• [Question courte]: D'après le texte sur le parc éolien, quelle espèce animale protégée court le risque d'être détruite par les éoliennes du projet ?

• [Texte à lire]:
++++++++

Dans cette affaire qui avait trait à la légalité de l’autorisation environnementale d’exploiter un parc éolien, le Conseil d’Etat a tout d’abord relevé que la cour administrative d’appel de Nantes, dont l’arrêt était frappé d’un pourvoi, avait, à bon droit jugé que l’autorisation environnementale litigieuse était affectée d’un motif d’illégalité pour défaut de demande de dérogation :
« 5. Il résulte des énonciations de l’arrêt attaqué qu’après avoir estimé que le risque de destruction intentionnelle, par les éoliennes du projet, de spécimens appartenant à l’espèce animale protégée de la cigogne noire était avéré, la cour administrative d’appel s’est fondée aussi bien sur les propres données fournies par le fabriquant du système de détection, dont la mise en place est prévue par l’arrêté litigieux au titre des mesures d’évitement et de réduction des impacts du projet sur l’avifaune, que sur une étude indépendante portant sur ce dispositif, versée au dossier par les associations requérantes, dont il résulte que ce système ne permet pas de détecter 100 % des oiseaux autour de la turbine des éoliennes et donc d’éviter une collision par arrêt de la turbine en temps utile. Après avoir relevé que l’espèce nicheuse de la cigogne noire court un risque majeur d’extinction en France en raison de ses très faibles effectifs, la cour administrative d’appel a pu ainsi estimer, sans entacher son arrêt d’erreur de qualification juridique, que l’atteinte que le parc projeté fera peser sur la conservation de cette espèce à proximité immédiate du site d’implantation des éoliennes constitue un grave danger ou inconvénient pour l’environnement, qui ne pourra pas être prévenu par les mesures spécifiées dans l’arrêté attaqué ou par d’éventuelles autres prescriptions complémentaires et, par conséquent, que la société pétitionnaire aurait dû solliciter une dérogation à l’interdiction de destruction d’espèces animales non domestiques et de leurs habitats, prévue à l’article L. 411-2 du code de l’environnement. »

++++++++

• [Données affichées]:
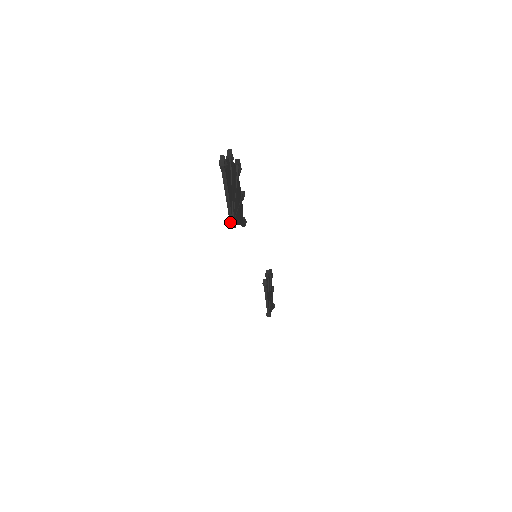
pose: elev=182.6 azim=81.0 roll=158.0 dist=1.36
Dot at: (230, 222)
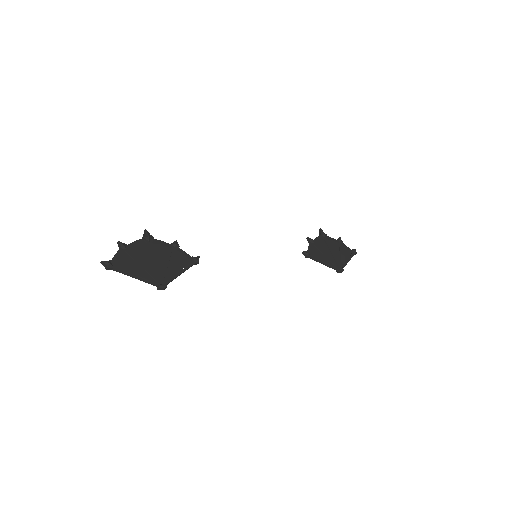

++++++++

• [Réponse rédigée]: La cigogne noire.